Pi Day
Pi Day is the worldwide celebration of the number π, held every year on March 14 because the date matches the first three digits of pi: 3.14. It's the nerdiest, pie-eatingest holiday on the calendar.
A quick history of Pi Day
Pi Day was invented in 1988 by physicist Larry Shaw at the Exploratorium in San Francisco. The first celebration involved a circular march around one of the museum's monuments followed by — what else — eating fruit pies. In 2009, the US House of Representatives formally recognized March 14 as National Pi Day. In 2019, UNESCO declared it the International Day of Mathematics, bringing schools and universities around the world into the fun.
Pi Minute and Pi Second
For extra precision, fans celebrate Pi Minute at 1:59 on March 14 (3.14159…), and the once-a-century Pi Second at 1:59:26 (3.1415926…). The ultra-rare "Pi Day of the Century" fell on 3/14/15 at 9:26:53 — eleven digits of pi matching the exact date and time, something that won't happen again until 3/14/2115.
How to celebrate Pi Day
- Eat pie. Literally any pie. Circular pie is traditional because of the obvious pun.

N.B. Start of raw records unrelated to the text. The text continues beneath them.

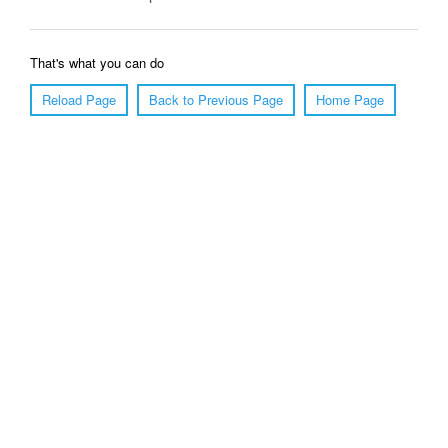
That's what you can do
Reload Page
Back to Previous Page
Home Page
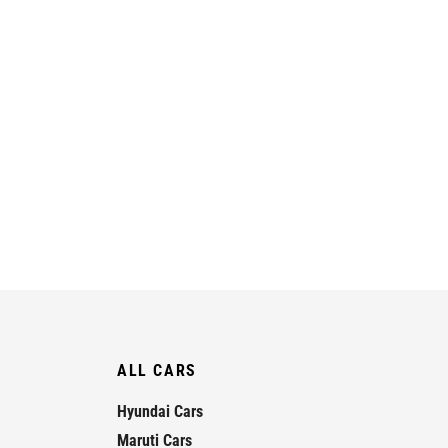
ALL CARS
Hyundai Cars
Maruti Cars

- Memorize digits. Start with ten and see how far you get. Pi — The Game makes it fast and fun.
- Host a recitation contest. Everyone takes turns reciting pi until they blunder. Last digit standing wins.

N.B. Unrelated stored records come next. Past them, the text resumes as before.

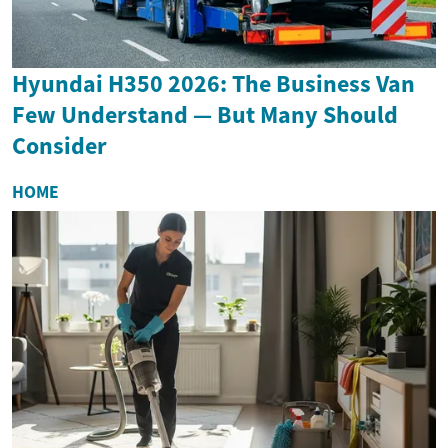
Hyundai H350 2026: The Business Van
Few Understand — But Many Should
Consider
HOME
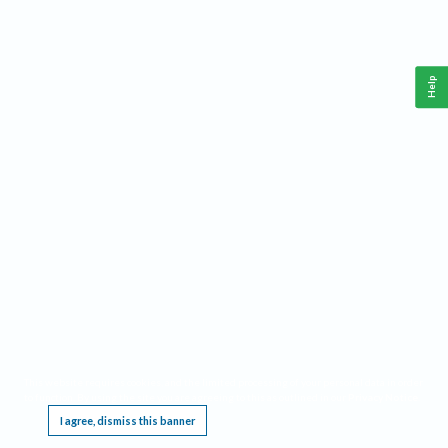
Help
This website requires cookies, and the limited processing of your personal data in order
to function. By using the site you are agreeing to this as outlined in our
Privacy Notice
.
I agree, dismiss this banner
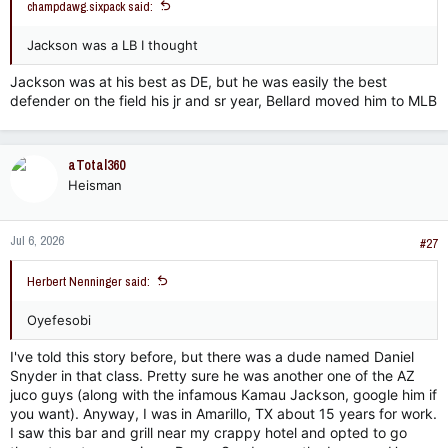
champdawg.sixpack said:
Jackson was a LB I thought
Jackson was at his best as DE, but he was easily the best
defender on the field his jr and sr year, Bellard moved him to MLB
aTotal360
Heisman
Jul 6, 2026
#27
Herbert Nenninger said:
Oyefesobi
I've told this story before, but there was a dude named Daniel
Snyder in that class. Pretty sure he was another one of the AZ
juco guys (along with the infamous Kamau Jackson, google him if
you want). Anyway, I was in Amarillo, TX about 15 years for work.
I saw this bar and grill near my crappy hotel and opted to go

- Solve a pi-flavored puzzle. Try our pi quiz or Pi Day trivia.
- Make art. Print our Pi Day coloring sheets.
- Read a piem. A poem where the length of each word encodes a digit of pi. See our piems collection.
Classroom activities
- Measure real circles. Have students measure the circumference and diameter of household objects with string and compute C/d. The answers should all hover around π — a magical moment when the math becomes real.
- Buffon's needle experiment. Drop toothpicks on a lined page and count crossings to estimate π empirically.

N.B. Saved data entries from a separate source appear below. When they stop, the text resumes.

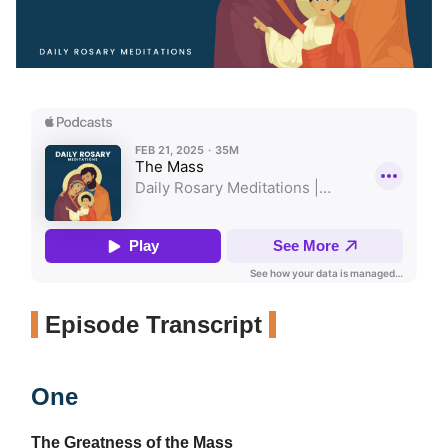
Episode Transcript
One
The Greatness of the Mass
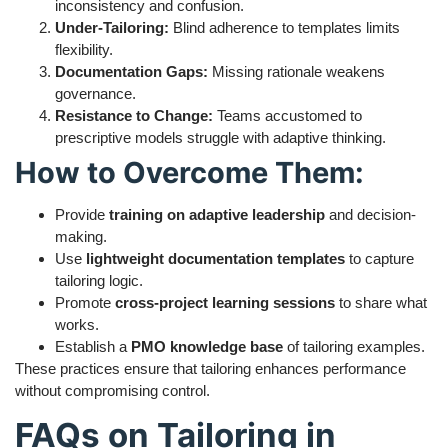
inconsistency and confusion.
Under-Tailoring:
Blind adherence to templates limits
flexibility.
Documentation Gaps:
Missing rationale weakens
governance.
Resistance to Change:
Teams accustomed to
prescriptive models struggle with adaptive thinking.
How to Overcome Them:
Provide
training on adaptive leadership
and decision-
making.
Use
lightweight documentation templates
to capture
tailoring logic.
Promote
cross-project learning sessions
to share what
works.
Establish a
PMO knowledge base
of tailoring examples.
These practices ensure that tailoring enhances performance
without compromising control.
FAQs on Tailoring in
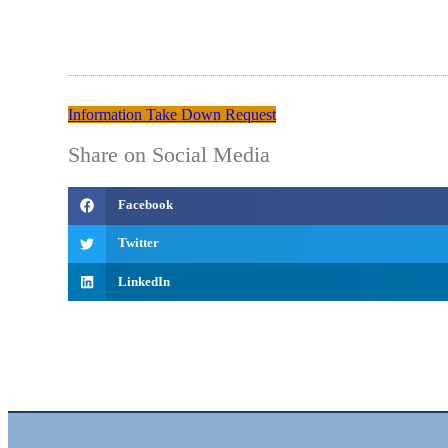
Information Take Down Request
Share on Social Media
Facebook
Twitter
LinkedIn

- Digit relay race. Teams race to write out the first 50 digits correctly.
- Pi coloring & art. Assign each digit 0–9 a color, then color a spiral or grid by digit sequence.
Pi Day food ideas
- Apple, pecan, or key lime pie (classic).
- Pizza pie (savory).
- Pi-shaped cookies (serious bakers only).
- Round fruit platters (healthy option, still on brand).
- Anything you can cut into slices subtending measurable central angles.